How to catch 'permission-denied' after updateEmail in firebase

0
votes

I have a problem with permissions after using firebase updateEmail for a user.

Many of my collections roles have a 'read' like: 

if request.auth != null && request.auth.token.email_verified == true;

to only let in those users who have confirmed their e-mail during registration.

The problem is when logged in user changes his email. The interceptor reacts with "Missing or insufficient permissions. I would like somehow to log out the user immediately, right after changing the password, so that the interceptor will not be able to react. Can I react somehow before interceptor? Any idea? Or maybe some role update will be better?

UpdateEmail (https://firebase.google.com/docs/auth/web/manage-users) returns the promise and I can't log out of the user in then/catch

1
firebasegoogle-cloud-firestorefirebase-security

1 Answers

0
votes

It seems that there are some options that could help you logout the user, based on changes or updates in the database. I would recommend you to take a look at the following links, to get more information about it.
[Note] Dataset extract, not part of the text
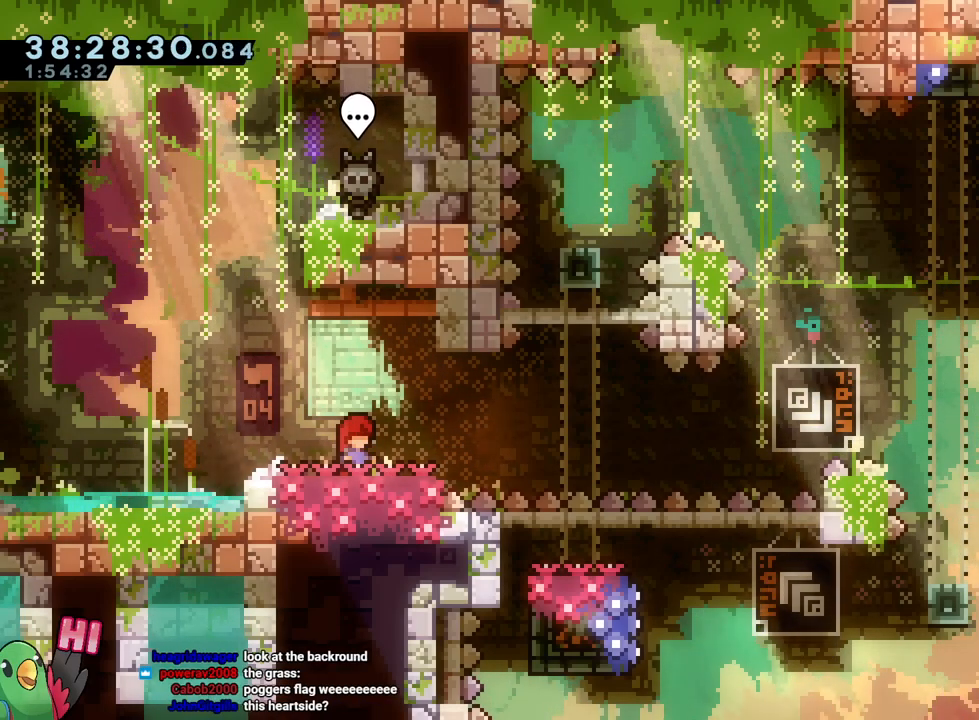
Gameplay with a controller (Nintendo layout); each line is a JSON object with the inputs held at the frame after it. "events" lists button and stick changes between this image and that frame as [ms after this image, input, new state], when the widget could be followed in between. Not read: HOME L1 L2 L3 R1 R3 SELECT START.
{"buttons": ["Y"], "left_stick": "down", "right_stick": "center", "events": [[368, "left_stick", "down"], [451, "Y", "down"]]}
On the official documentation Manage User Sessions, as per the following phrase, it confirms that it works with change of emails.

A major account change is detected for the user. This includes events like password or email address updates.

Besides that, there is this other question in the Community, with some other options on how to achieve it: Best way to implement logout in Firebase v3.0.1+? Firebase.unauth is removed after update

Let me know if the information helped you!